Article 28 of Mexico's Federal Labor Law
The objective of this report is to determine if Article 28 of the Mexican Federal Labor Law of 1970 (the “LFT,” by its Spanish acronym), which regulates the provision of services by Mexican workers outside of the Republic of Mexico, constitutes a viable and effective legal recourse in situations where the LFT’s minimum standards are violated to the worker’s detriment, be it by individual labor recruiters, recruitment agencies, the foreign employer, or the Mexican government.

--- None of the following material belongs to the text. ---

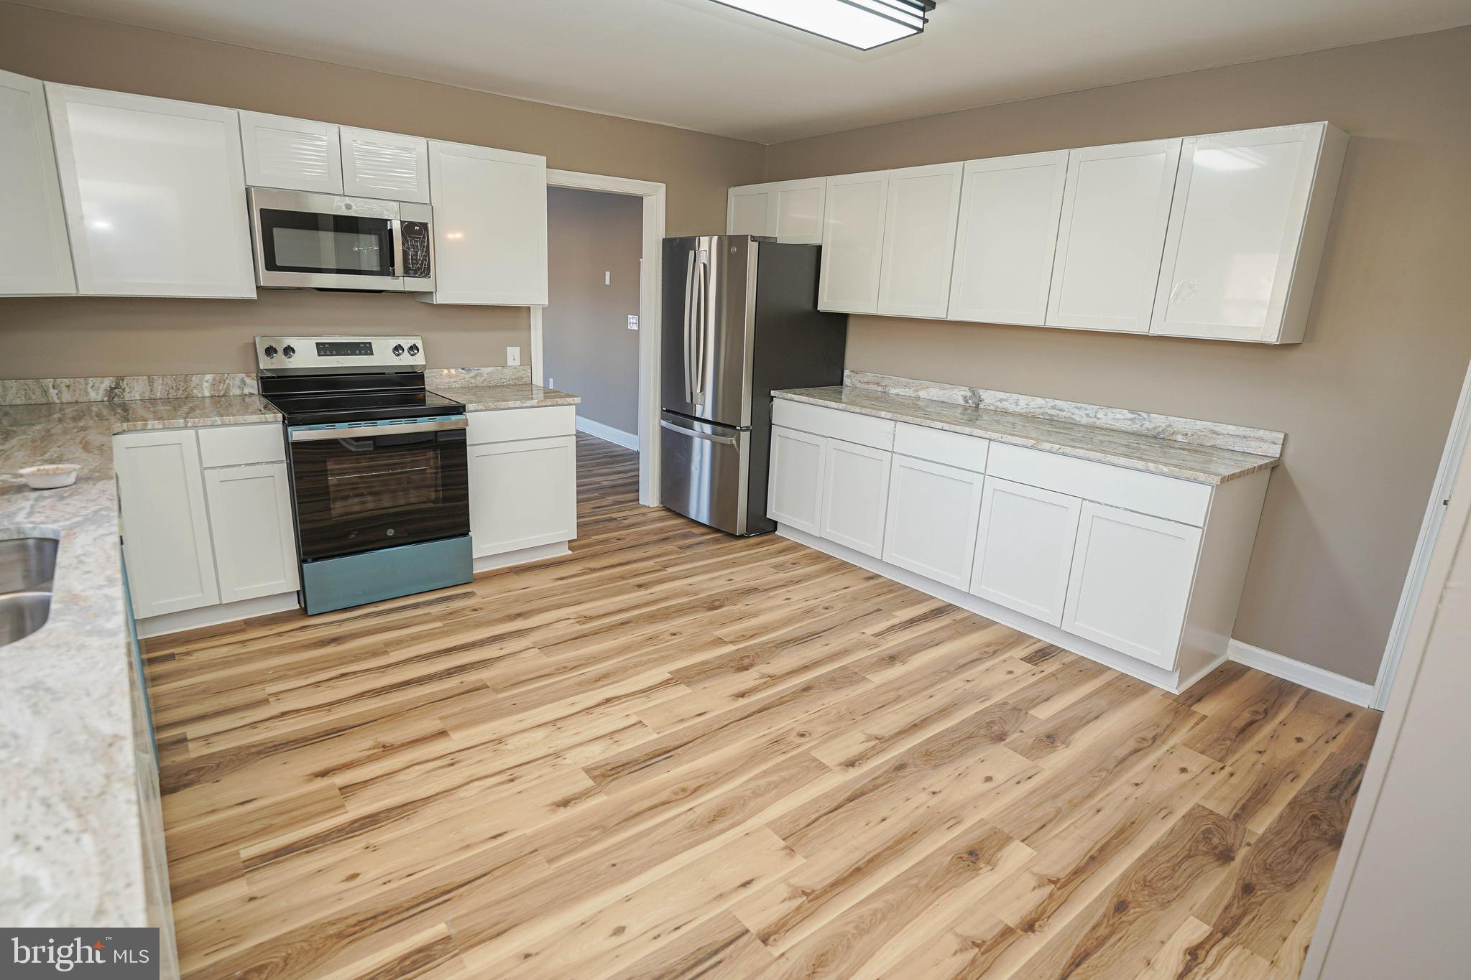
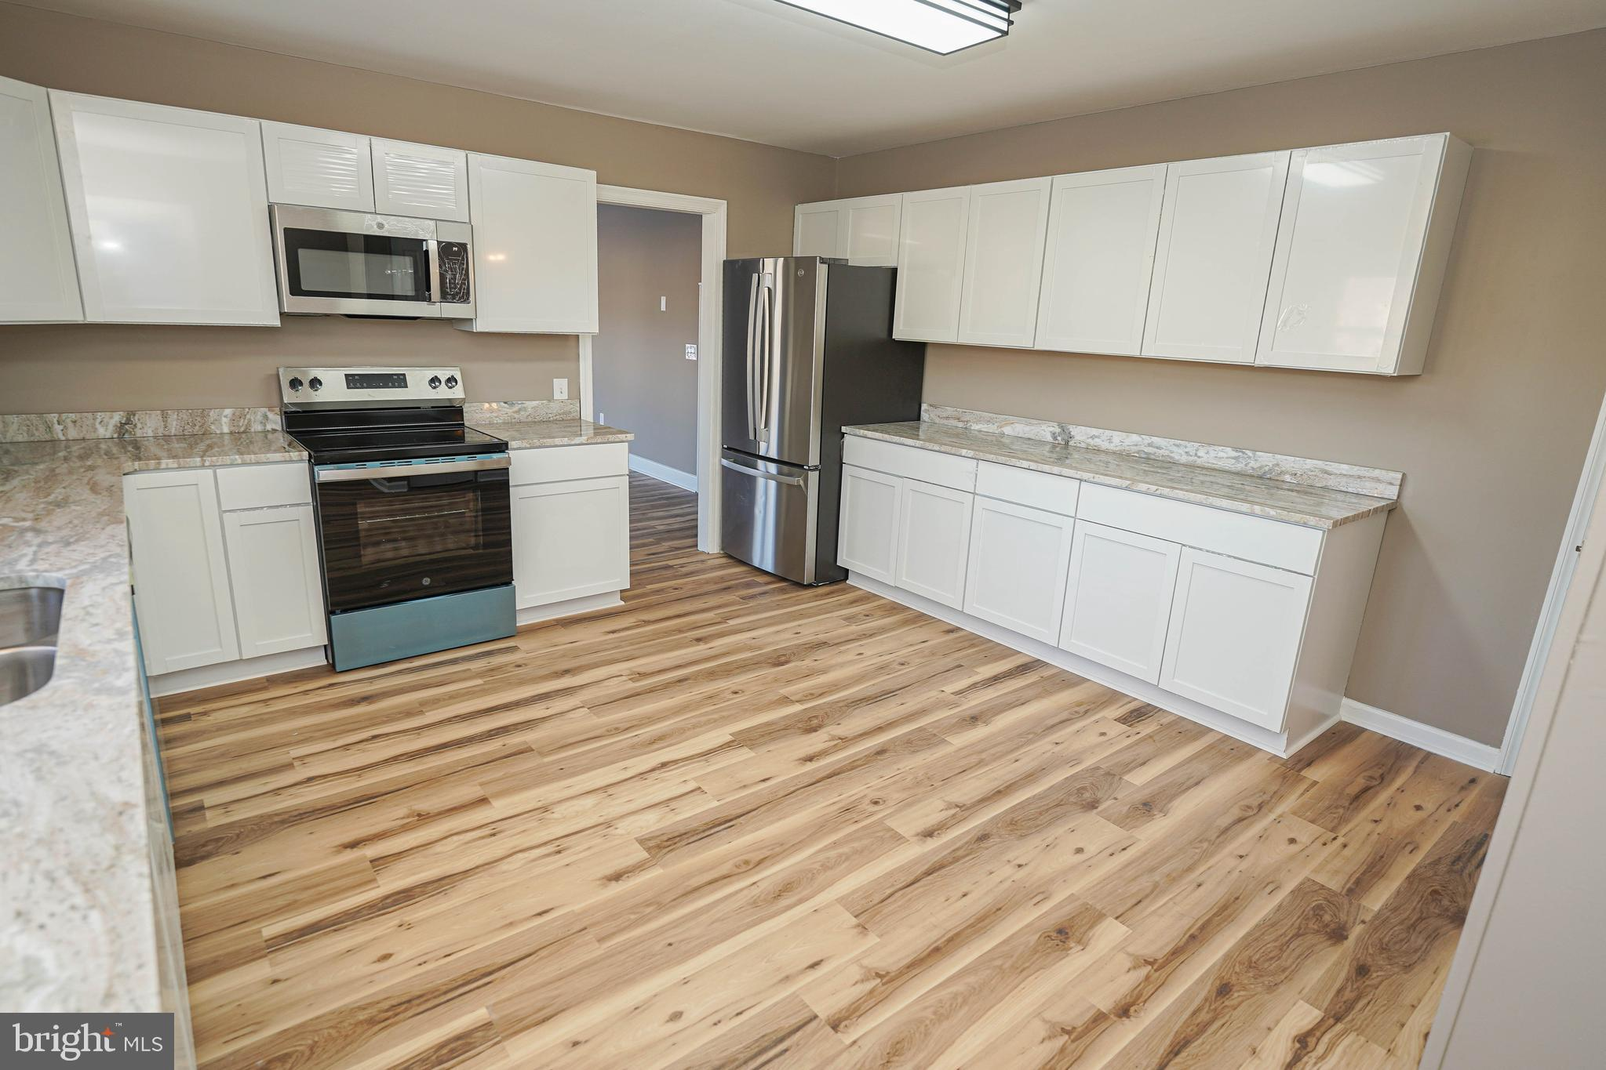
- legume [15,464,86,489]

Visas, Inc: Corporate Control and Policy Incoherence
in the U.S. Temporary Foreign Labor System
Read about how the landscape of American employment is being dramatically altered by an expanding system of guestworker visas issued to hundreds of thousands of foreign workers, in the report Visas, Inc: Corporate Control and Policy Incoherence in the U.S. Temporary Foreign Labor System. Visas, Inc provides the first comprehensive analysis of the many visas that employers use and misuse to bring foreign workers into the U.S. in every field, from low-wage jobs in agriculture and domestic work, to specialty occupations in health care, education or information technology. The system is vulnerable to misuse by employers who use foreign labor to undermine established wages and working conditions in the U.S. The result is that U.S. workers are losing out on opportunities, and foreign workers have almost no protection from exploitation, unpaid wages, unsafe conditions and even trafficking and other abuses.